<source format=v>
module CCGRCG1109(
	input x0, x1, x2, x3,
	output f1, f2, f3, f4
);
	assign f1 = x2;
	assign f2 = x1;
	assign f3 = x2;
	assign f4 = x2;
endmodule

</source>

...

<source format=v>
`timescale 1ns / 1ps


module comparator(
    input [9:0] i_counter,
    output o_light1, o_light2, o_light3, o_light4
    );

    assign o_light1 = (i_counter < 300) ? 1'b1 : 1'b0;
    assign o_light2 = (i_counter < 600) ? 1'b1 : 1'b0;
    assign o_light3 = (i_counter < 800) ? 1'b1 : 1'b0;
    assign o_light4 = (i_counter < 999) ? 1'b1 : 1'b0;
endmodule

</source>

* * *

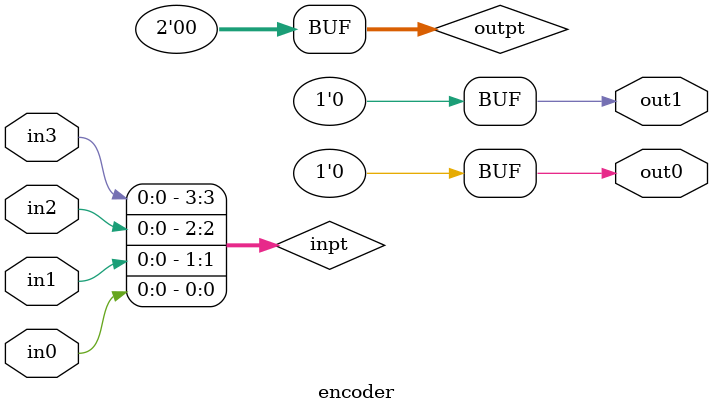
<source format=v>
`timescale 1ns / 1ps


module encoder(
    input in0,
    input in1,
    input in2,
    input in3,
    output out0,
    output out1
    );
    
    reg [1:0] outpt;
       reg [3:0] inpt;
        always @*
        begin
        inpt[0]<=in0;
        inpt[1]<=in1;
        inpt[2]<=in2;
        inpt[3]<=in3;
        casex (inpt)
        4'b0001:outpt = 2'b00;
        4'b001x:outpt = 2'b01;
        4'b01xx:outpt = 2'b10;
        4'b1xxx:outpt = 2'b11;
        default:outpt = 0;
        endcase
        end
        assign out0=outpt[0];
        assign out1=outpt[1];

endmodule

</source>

**Try it:** Copy down every line of the entries containing the word "assign".

**Exercise response:**
	assign f1 = x2;
	assign f2 = x1;
	assign f3 = x2;
	assign f4 = x2;
    assign o_light1 = (i_counter < 300) ? 1'b1 : 1'b0;
    assign o_light2 = (i_counter < 600) ? 1'b1 : 1'b0;
    assign o_light3 = (i_counter < 800) ? 1'b1 : 1'b0;
    assign o_light4 = (i_counter < 999) ? 1'b1 : 1'b0;
        assign out0=outpt[0];
        assign out1=outpt[1];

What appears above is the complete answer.